ARM’s Cortex-R series takes on a range of applications from safety critical systems like automotive driver assistance systems (ADAS) to 5G wireless. The Cortex-R provides a deterministic platform like the Cortex-M that does not include features like virtual memory and virtual machine (VM) support found in the Cortex-A series. The Cortex-R platform adds additional safety and reliability features like the ability to link two cores in a lockstep mode.
ARM’s latest Cortex-R52 architecture extends the Cortex-R series to include partitioned systems (Fig. 1) that can help reduce software complexity by allowing developers to isolation operating systems applications.
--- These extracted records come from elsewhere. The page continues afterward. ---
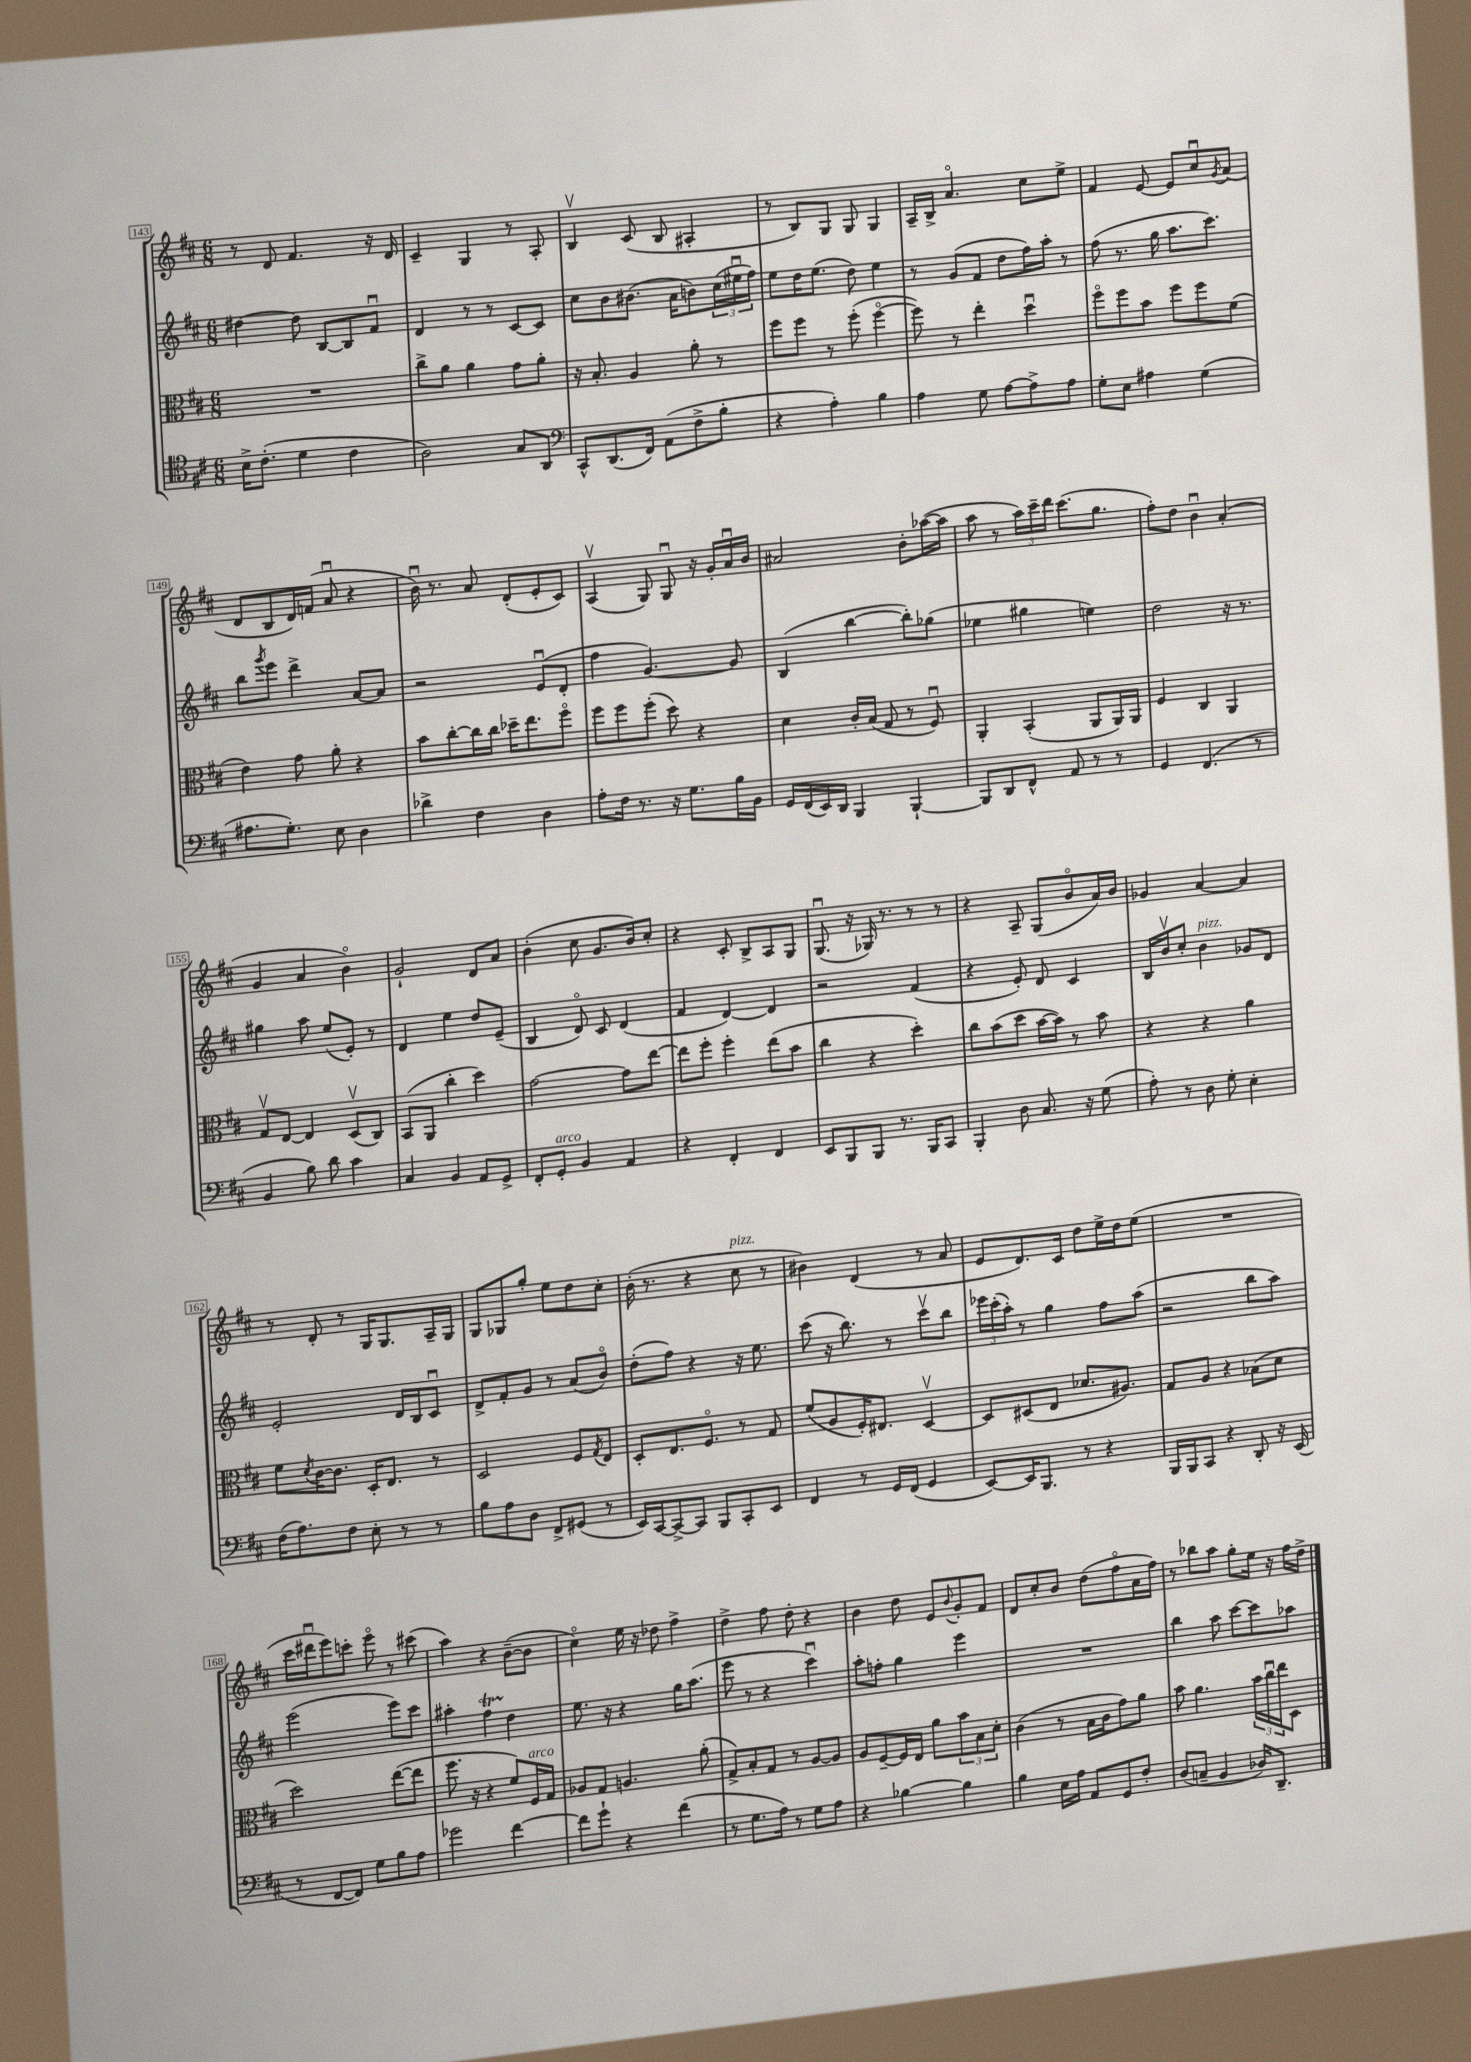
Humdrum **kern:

**kern	**kern	**kern	**kern
*staff4	*staff3	*staff2	*staff1
*clefC4	*clefC3	*clefG2	*clefG2
*k[f#c#]	*k[f#c#]	*k[f#c#]	*k[f#c#]
*M6/8	*M6/8	*M6/8	*M6/8
16B^	2.r	[4dd#	8r
(8.c#'	.	.	.
.	.	.	8d
4d	.	8dd#]	4.f#
.	.	[8B	.
4c#	.	8B]	.
.	.	8f#u	16r
.	.	.	16d
=	=	=	=
2A)	8cc#^	4d	4c#~
.	8a	.	.
.	4a	8r	4G
.	.	8r	.
8G	8g	[8c#	8r
8AA	8a'	8c#]	8A'
=	=	=	=
*clefF4	*	*	*
8CC#^^	16r	8cc#	4Bv
.	8.B'	.	.
(8.DD	.	8b	.
.	4A	(8.b#	(8c#
16FF#)	.	.	.
(8AA	.	.	8B
.	.	16a	.
8F#^	8a'	8b)	4A#'
8B'	8r	(24cc#	.
.	.	24ee#u	.
.	.	24ff#)	.
=	=	=	=
4r	8ff#	8ee	8r
.	8ff#	16dd	8B)
.	.	(8.ee	.
4A')	8r	.	8G
.	(8ff#'	8dd)	8G
4B	[4ff#o	4ee	4G
=	=	=	=
4A	8ff#])	8r	16A~
.	.	.	16B^
.	8r	(8g	4.ao
8G	4ee'	8f#	.
[8A	.	8dd	.
8A^]	4ddu	16ff#)	8cc#
.	.	16aa'	.
8A	.	8r	8ee^
=	=	=	=
8G'	8ff#o	(8ff#	4f#
8E	8ff#	8.r	.
4A#	8b	.	[8e
.	.	16gg	.
.	8ff#	8.aa	8e]
(4G	8ff#	.	8cc#u
.	.	8.ccc#)	.
.	.	.	8qg
.	(8f#	.	(8a
=	=	=	=
8.A#	4e)	8bb	8d
.	.	8qggg	.
.	.	8eee	8B
8.G')	.	.	.
.	8g	4ddd^	16d)
.	.	.	(16f
8E	8a'	.	8au
4D	4r	[8a	4r
.	.	8a]	.
=	=	=	=
4d-^	8b	2r	16bu)
.	.	.	8.r
.	[8cc#'	.	.
4F#	16cc#]	.	8a
.	16cc#	.	.
.	16dd-~	.	(8d'
.	8.ee	.	.
4D	.	(8eu	8e'
.	8ff#o	8d'	8c#)
=	=	=	=
8A'	8ff#	4ff#	(4Av
16F#	8ff#	.	.
8.r	.	.	.
.	(8ff#'	[4.g)	8G)
16r	8dd)	.	8Gu
8.G	.	.	.
.	4r	.	16r
.	.	.	16g'
16B	.	8g]	16au
16BB	.	.	16b
=	=	=	=
16GG	4d	(4B	2a#
(16FF#	.	.	.
16EE)	.	.	.
16DD	.	.	.
4BBB	16c#'	[4bb	.
.	(16B	.	.
.	8G	.	.
[4BBB`	8r	8bb'])	8b'
.	8F#u)	(8gg-	([16aa-
.	.	.	16aa-]
=	=	=	=
8BBB]	4AA'	4ee-	8aa
8DD	.	.	8r
8FF#^^	(4BB'	4gg#	24aa)
.	.	.	24ccc#~
.	.	.	24ddd
8AA	.	.	(8.ccc#
8r	8AA	4ee)	.
.	.	.	8.gg
8r	16AA)	.	.
.	16AA	.	.
=	=	=	=
4GG	4F#	2dd	8ff#')
.	.	.	8dd
(4.FF#	4C#	.	4bu
.	4AA	16r	(4a'
.	.	8.r	.
8r	.	.	.
=	=	=	=
4BB	8Gv	4gg#	4g
.	[8E	.	.
8B)	4E]	8aa	4a
8d	.	(8ee	.
4c#	(8Dv	8e')	4bo)
.	8C#)	8r	.
=	=	=	=
4C#	(8BB	4d	2g`
.	8AA	.	.
4BB	4cc#'	4ee	.
8AA	4dd)	8dd	8d
8GG^	.	(8e~	8a
=	=	=	=
8FF#'	[2g	4B	(4b'
8GG'	.	.	.
4BB	.	8do)	8cc#
.	.	8c#	8.g
4AA	8g]	(4d	.
.	.	.	16b)
.	[8ee	.	8cc#'
=	=	=	=
4r	8ee]	4f#	4r
.	8ff#'	.	.
4FF#'	4ff#'	[4d)	8c#'
.	.	.	8B^
4FF#	(8ee	4d]	8A
.	8b	.	8G
=	=	=	=
8EE	4cc#	2r	(8.Gu
8BBB	.	.	.
.	.	.	16r
8BBB	4r	.	16G-)
.	.	.	8.r
8.r	.	.	.
.	4dd')	(4f#	8r
16BBB	.	.	.
8CC#	.	.	8r
=	=	=	=
4BBB'	8cc#	4r	4r
.	(8b	.	.
8D	8dd	8e')	8A~
8.C#	[16b	8d	(8G
.	16b])	.	.
.	8r	4c#	8bo
16r	.	.	.
(8G	8b	.	16a)
.	.	.	16b
=	=	=	=
8A')	4r	16B	4g-
.	.	16bv	.
8r	.	8cc#'	.
8D	4r	4b	[4a
8G'	.	.	.
4E'	4a	8g-	4a]
.	.	8d	.
=	=	=	=
(16F#	8f#	2e'	8r
8.A)	.	.	.
.	8qd	.	.
.	[16c#	.	8d'
.	8.c#]	.	.
8F#	.	.	8r
8E'	16D'	.	16G
.	8.E	.	8.G
8r	.	16d	.
.	.	16B	.
8r	8r	8c#u	16A~
.	.	.	16G
=	=	=	=
8B	2D	8d^	8G
8A	.	8f#'	8G-
8D	.	8g	8gg'
8FF#^	.	8r	8ee
(8GG#	8F#	(8a	8dd
.	8qG	.	.
8r	8E	8bo)	8cc#'
=	=	=	=
16EE)	8D'	(8dd'	(16b'
[16CC#	.	.	8.r
8CC#^_	8.E	8ff#)	.
8CC#]	.	4r	4r
.	8.F#o	.	.
8BBB	.	.	.
8CC#'	8r	16r	8cc#
.	.	8.ee	.
8EE	8G	.	8r
=	=	=	=
4FF#	(8f#	(8ccc#	4b#)
.	8A	16r	.
.	.	8.bb)	.
8r	16F#')	.	(4d
.	8.E#	.	.
16GG	.	8r	.
(16FF#	.	.	.
4GG	[4Dv	8ccc#v	8r
.	.	8bb	8a
=	=	=	=
[8EE)	8D]	24eee-	8e
.	.	(24ccc#'	.
.	.	24aa')	.
16EE]	(8D#	8r	8.d)
8.BBB	.	.	.
.	8E	4gg	.
.	.	.	16c#
8r	8.d-	.	8dd
4r	.	8ff#	16ee^
.	8.A#)	.	16dd
.	.	(8aa	(8ee
=	=	=	=
16BBB	8G	2r	2.r
16BBB	.	.	.
8CC#	8A	.	.
4r	4r	.	.
8DD'	(8B-	8bb	.
16r	8d	8aa)	.
(16EE	.	.	.
=	=	=	=
8r	2dd)	(2eee	16ccc#
.	.	.	16ddd#u
[8FF#	.	.	8eee)
8FF#])	.	.	8ccc'
8G	.	.	8eeeo
8B	([8ee	8eee)	8r
8A	8ee]	8ccc#	(8ccc#
=	=	=	=
2g-	8.ff#	4aa#'	4aa)
.	16r	.	.
.	4r	4ff#	4r
[4f#	8f#)	4dd	([8b~
.	16F#	.	8b]
.	16G	.	.
=	=	=	=
8f#]	8A-	8.ee	4cc#o)
8g`	8G	.	.
.	.	16r	.
4r	4.A	4r	16ee
.	.	.	16r
.	.	.	8dd-
(4f#	.	16gg	4ff#^
.	.	(8.aa	.
.	(8a'	.	.
=	=	=	=
8r	8G^)	8eee	4dd^
8.G	8B'	8r	.
.	8G	4r	8ff#
16A)	.	.	.
8r	8r	.	8dd'
8G	[8A	4ccc#u)	4r
8A	8A]	.	.
=	=	=	=
4r	8A	8aa'	4b
.	[8F#~	8ff'	.
[4B-	16F#]	4gg	8dd
.	16E	.	.
.	8a	.	8e
.	.	.	8qqb
4B-]	12b	4eee	8g'
.	12B	.	.
.	.	.	8f#
.	12d'	.	.
=	=	=	=
4B	(4c#	2.r	8d
.	.	.	8cc#'
16E	8r	.	8b
16A	.	.	.
8AA	16B	.	(8dd
.	16c#	.	.
8GG	8g)	.	8ff#o
8F#'	8a	.	16a
.	.	.	16ff#)
=	=	=	=
(8D	8b	4bb	8r
8C~	4.a	.	8bb-
4BB	.	8aa	8aa
.	.	[8ccc#	8gg'
16D-)	24b	8ccc#]	16ee
.	24cc#u	.	.
8.DD~	.	.	16r
.	24ee	.	.
.	8D	8aa-	16ff#
.	.	.	16dd^
==	==	==	==
*-	*-	*-	*-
This approach is common on the Cortex-A series with its VM hypervisor support, but that is impractical in an environment where determinism is a primary requirement. Even virtual memory support cannot be used in this environment, because a cache miss results in a non-determinant delay to retrieve information.
The Cortex-R52 is a 32-bit platform with up to four cores (Fig. 2). Multiple cores can be linked in lock-step mode or used independently. The system uses a shared address space and a new mode is added to manage the partition system that is logically like the VM support on the Cortex-A. The main difference is the use of a memory management unit (MMU) with single memory space for deterministic access. A partition has system limited memory access and an ID that can be utilized by peripheral IP in a chip.
The Cortex-R52 improves on the interrupt and context switching of the Cortex-R5. The Cortex-R52 is twice as fast on interrupt response and 14 times faster for context switching.
The Cortex-R family is designed for functional safety oriented applications like automotive, industrial, and healthcare. The Cortex-R52 addresses standards like IEC 61508, ISO 26262, IEC 60601, EN 50129, and DO-254. It has ECC on internal memory and buses. The system comes with software BIST (built-in self-test) libraries.
The Cortex-R52 represents a major step forward in safety and high-reliability embedded computing. It will allow multiple applications and real time operating systems to be run simultaneously in isolated environments. As well, it will allow consolidation of hardware for critical applications like ADAS.